Concealment or shiny decoys seem to be the problem 90% of the time as already mentioned. All you can do is keep making adjustments until something works. I always pick up as much crop residue or grass on the way in as I can. Sometimes your blinds are the last thing you set up, then your having to walk around forever trying to scrape up enough to cover up your blinds. I purposly bought a blind with a lower profile, probably not quite as comfortable but it doesn't stick out as much as some of the giant blinds they are selling now.


----------



## waterfowler7 (Sep 16, 2008)

Its a good idea if you havent already to mud your blind


----------



## KDM (Aug 13, 2008)

I agree with concealment being the issue most of the time.I have found most of the time if the spread isn't what they like they won't finish but usually won't flare.


----------



## honker85 (Mar 12, 2008)

same thing happened to us all morning.....couldnt get flocks to finish they would hang up right at about 70 yards then go to the left and just sorta mill around in the air for a while then leave.....couldnt evene get the pairs.....clear blue skys deeks did have glare to them.....concealed very well ...mabey calleed to much ...only god knows what ........o well its days like those that make the ones where the geese seemed to be tied to a string so much better....


----------



## cgreeny (Apr 21, 2004)

averyghg said:


> USAlx50 said:
> 
> 
> > averyghg said:
> ...


Are you kididn me, your Averyghg and you dont have 10 dozen FFD's.

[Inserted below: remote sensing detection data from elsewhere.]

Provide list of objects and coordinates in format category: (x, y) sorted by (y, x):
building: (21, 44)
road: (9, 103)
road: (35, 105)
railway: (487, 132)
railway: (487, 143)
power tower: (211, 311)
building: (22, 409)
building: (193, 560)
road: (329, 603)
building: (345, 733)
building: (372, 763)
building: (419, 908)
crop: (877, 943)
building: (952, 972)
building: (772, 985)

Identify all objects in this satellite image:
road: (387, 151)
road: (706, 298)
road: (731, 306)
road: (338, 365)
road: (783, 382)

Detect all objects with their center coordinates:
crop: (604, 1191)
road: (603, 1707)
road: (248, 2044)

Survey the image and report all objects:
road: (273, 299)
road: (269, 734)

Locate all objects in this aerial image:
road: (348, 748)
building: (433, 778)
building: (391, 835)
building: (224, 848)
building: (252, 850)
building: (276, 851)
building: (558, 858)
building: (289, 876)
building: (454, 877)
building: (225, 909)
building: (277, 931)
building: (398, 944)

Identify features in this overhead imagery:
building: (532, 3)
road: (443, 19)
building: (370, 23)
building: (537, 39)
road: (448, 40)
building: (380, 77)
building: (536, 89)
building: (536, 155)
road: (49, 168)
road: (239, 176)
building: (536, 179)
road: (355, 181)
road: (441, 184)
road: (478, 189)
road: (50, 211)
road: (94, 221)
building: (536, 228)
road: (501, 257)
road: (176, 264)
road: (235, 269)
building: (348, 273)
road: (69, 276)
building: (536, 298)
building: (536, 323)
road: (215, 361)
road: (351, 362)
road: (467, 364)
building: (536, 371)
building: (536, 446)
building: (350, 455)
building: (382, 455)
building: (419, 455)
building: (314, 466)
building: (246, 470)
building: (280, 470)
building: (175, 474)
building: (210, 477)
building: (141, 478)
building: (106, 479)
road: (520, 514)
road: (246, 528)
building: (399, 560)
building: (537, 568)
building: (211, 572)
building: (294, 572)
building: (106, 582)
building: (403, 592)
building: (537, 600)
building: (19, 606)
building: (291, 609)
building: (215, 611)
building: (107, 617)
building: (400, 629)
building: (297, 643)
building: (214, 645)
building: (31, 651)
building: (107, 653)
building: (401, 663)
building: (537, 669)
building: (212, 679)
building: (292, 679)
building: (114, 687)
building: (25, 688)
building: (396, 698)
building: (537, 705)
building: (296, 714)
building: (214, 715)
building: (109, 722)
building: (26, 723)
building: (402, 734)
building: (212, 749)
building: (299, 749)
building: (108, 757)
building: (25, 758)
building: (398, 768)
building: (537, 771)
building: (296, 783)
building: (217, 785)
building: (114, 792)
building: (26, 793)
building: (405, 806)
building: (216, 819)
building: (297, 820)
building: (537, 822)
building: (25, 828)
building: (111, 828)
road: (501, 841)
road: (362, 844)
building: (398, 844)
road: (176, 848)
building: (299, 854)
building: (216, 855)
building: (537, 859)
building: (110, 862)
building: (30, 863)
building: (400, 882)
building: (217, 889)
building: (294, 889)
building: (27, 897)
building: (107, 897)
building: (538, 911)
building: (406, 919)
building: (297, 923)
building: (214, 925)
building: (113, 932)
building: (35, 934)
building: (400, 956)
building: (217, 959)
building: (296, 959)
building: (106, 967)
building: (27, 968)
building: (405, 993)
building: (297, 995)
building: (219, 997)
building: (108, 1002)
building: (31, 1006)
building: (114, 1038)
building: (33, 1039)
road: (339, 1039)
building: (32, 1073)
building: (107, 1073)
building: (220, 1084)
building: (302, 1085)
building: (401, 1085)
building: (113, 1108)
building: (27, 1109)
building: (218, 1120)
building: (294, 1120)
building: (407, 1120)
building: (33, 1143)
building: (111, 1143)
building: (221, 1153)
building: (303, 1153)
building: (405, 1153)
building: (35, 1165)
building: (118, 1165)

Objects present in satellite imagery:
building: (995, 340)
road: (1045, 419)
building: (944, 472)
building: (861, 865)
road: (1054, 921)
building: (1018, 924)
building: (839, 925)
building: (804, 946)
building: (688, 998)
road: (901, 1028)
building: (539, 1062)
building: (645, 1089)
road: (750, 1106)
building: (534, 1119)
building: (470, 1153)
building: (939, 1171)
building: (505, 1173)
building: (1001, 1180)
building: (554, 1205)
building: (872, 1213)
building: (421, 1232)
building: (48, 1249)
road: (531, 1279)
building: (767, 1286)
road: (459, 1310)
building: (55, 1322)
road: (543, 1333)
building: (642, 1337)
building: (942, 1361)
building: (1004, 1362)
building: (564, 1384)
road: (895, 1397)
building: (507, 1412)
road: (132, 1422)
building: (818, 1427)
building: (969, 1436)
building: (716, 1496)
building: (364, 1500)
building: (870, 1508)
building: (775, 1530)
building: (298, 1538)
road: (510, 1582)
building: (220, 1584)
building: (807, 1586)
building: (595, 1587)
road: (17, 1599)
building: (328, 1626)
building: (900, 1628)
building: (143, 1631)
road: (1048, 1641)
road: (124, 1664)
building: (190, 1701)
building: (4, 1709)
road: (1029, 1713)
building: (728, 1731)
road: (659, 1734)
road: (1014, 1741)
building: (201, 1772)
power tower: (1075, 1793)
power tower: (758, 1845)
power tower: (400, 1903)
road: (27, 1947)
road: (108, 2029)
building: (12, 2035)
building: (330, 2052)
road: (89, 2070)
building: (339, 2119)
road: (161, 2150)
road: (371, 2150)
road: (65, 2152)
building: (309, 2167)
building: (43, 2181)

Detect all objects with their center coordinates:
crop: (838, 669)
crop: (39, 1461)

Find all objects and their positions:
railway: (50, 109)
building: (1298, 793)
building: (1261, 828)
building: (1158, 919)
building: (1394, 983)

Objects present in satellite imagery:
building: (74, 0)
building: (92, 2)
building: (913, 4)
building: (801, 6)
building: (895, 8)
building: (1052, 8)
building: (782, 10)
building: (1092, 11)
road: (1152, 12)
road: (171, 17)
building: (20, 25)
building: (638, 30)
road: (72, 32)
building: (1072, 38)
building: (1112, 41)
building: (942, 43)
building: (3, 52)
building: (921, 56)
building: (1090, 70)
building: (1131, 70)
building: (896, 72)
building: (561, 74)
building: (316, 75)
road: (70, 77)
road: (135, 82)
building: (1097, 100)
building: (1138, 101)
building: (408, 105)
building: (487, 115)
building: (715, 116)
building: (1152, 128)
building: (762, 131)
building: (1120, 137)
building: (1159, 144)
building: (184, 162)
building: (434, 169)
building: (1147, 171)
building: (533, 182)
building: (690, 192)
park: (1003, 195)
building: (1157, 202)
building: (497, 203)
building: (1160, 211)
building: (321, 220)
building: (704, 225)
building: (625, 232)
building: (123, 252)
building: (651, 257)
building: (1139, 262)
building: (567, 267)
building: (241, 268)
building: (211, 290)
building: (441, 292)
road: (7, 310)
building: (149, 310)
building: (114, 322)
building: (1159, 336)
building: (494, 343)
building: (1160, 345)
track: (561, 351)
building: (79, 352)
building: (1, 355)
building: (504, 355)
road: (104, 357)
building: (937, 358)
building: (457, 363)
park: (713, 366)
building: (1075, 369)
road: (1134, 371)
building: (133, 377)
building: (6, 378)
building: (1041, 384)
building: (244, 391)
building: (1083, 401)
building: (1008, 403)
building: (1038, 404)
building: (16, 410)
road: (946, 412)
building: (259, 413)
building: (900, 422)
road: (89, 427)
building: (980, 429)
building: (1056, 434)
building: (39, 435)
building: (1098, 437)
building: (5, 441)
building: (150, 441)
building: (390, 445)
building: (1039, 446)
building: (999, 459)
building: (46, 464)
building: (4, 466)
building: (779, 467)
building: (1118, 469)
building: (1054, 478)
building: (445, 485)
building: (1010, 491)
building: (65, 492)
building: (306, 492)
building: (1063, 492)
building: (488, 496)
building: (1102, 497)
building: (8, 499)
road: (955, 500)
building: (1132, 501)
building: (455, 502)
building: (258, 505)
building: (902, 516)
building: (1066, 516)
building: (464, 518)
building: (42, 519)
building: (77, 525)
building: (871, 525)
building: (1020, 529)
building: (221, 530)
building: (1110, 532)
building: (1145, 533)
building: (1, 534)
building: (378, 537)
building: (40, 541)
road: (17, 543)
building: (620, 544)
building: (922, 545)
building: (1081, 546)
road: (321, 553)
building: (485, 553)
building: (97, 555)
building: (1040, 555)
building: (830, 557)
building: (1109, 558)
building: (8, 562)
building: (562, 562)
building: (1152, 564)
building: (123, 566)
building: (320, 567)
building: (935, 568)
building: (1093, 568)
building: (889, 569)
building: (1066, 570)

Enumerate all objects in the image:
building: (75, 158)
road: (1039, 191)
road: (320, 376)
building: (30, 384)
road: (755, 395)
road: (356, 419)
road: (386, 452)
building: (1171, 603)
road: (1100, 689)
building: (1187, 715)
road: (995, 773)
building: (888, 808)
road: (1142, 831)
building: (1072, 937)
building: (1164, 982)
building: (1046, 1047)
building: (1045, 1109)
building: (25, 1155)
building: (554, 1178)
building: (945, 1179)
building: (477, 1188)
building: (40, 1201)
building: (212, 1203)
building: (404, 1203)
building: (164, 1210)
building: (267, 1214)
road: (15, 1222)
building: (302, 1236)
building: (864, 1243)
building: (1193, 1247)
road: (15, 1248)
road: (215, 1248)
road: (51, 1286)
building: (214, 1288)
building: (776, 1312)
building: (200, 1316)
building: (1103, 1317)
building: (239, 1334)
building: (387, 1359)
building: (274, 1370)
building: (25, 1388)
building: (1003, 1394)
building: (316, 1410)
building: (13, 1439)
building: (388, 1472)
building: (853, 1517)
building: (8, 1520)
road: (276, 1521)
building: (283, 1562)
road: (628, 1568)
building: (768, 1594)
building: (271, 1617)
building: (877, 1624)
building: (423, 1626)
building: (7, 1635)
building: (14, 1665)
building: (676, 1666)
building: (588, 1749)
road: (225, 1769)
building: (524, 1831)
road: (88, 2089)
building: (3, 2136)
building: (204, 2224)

Im just kidding, What I try to do is set up your FFD's first then wait until after the sunrise then setup the pro grades, have them set out in where you want them, but have them sitting on their backs. Or leavie them out at night so they are cold to start with. As far as flaring we had several times last weekend everything was pefect and what happened, the dog waggin his tail caught the attention of a small group of snows and they booked. And thats no BS, I forgot the dog blind and the birds picked him out at 100 yds. So like stated before it could be a number of things.


----------